With Bond Purchases Suspended to Defend the Yuan, China’s Central Bank Sees BTC Hovering Under $95K

On Friday, the People’s Bank of China (PBOC) implemented a new strategy to stem the slide in the yuan, which has been struggling in recent months. The central bank announced that it would halt its bond purchases for the remainder of the month, a move aimed at curbing the falling bond yields and supporting the yuan’s value.

This decision came in response to the sharp decline in the yield on China’s 10-year government bonds, which fell below 1.6% earlier this week, reflecting a significant drop of 100 basis points over the past year, according to data from TradingView. With bond yields moving in the opposite direction of prices, the PBOC’s move signals its concerns over both the bond market’s performance and the yuan’s depreciation.

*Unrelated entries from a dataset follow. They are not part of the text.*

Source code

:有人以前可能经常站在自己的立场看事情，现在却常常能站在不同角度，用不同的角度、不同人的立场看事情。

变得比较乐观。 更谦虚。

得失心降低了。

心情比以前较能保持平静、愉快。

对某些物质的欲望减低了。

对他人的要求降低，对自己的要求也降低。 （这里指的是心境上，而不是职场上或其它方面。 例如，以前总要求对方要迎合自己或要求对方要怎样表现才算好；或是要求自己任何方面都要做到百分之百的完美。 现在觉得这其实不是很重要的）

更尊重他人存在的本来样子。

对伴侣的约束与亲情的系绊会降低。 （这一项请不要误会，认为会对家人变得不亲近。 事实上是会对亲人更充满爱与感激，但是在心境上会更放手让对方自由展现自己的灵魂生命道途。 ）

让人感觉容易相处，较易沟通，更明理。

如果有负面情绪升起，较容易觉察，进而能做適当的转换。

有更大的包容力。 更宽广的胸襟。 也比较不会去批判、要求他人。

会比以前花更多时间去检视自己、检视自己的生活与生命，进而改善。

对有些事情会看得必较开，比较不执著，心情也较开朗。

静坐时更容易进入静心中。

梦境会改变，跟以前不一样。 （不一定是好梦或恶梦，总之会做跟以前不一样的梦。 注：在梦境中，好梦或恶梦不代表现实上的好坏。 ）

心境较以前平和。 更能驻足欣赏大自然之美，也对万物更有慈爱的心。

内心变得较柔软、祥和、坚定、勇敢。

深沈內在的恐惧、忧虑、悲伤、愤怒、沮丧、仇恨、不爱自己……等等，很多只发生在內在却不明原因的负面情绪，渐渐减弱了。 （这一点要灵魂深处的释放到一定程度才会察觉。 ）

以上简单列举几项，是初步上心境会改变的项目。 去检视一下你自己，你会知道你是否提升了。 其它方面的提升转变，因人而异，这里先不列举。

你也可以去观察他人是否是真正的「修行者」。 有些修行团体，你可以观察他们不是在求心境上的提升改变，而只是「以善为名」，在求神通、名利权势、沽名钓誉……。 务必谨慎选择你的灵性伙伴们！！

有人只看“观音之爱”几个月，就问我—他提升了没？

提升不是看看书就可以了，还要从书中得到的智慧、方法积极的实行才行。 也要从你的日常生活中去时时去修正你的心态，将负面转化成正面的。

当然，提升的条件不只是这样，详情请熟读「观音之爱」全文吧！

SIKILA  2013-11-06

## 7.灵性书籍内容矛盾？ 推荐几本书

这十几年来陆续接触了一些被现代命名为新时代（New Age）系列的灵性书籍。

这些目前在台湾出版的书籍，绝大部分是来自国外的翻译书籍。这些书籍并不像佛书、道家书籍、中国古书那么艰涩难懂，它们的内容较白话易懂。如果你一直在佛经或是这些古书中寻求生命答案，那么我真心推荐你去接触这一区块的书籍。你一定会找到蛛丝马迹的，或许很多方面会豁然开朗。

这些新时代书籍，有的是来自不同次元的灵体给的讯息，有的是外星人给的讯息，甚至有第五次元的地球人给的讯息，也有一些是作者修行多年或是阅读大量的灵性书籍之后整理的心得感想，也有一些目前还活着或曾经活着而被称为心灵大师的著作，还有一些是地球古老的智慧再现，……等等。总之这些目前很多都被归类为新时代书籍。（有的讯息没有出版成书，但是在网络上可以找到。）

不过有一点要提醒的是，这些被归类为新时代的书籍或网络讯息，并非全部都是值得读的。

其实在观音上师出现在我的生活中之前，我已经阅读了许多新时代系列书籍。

Meanwhile, the yield on U.S. government bonds has risen significantly, with the 10-year yield climbing to 4.7%, the highest it has been since November 2023. This widening yield gap between China and the U.S. is further pressuring the yuan, which recently fell to 7.32 per USD, extending its three-month losing streak.

Analysts suggest that this weakening yuan could lead to capital flight, with some of the outflow potentially flowing into the cryptocurrency market, particularly Bitcoin (BTC). This shift could provide additional bullish momentum for BTC, as investors seek refuge from the yuan’s decline by diversifying into digital assets. As the uncertainty surrounding global trade and the potential economic policies of President-elect Donald Trump loom large, the crypto market remains an appealing option for capital preservation.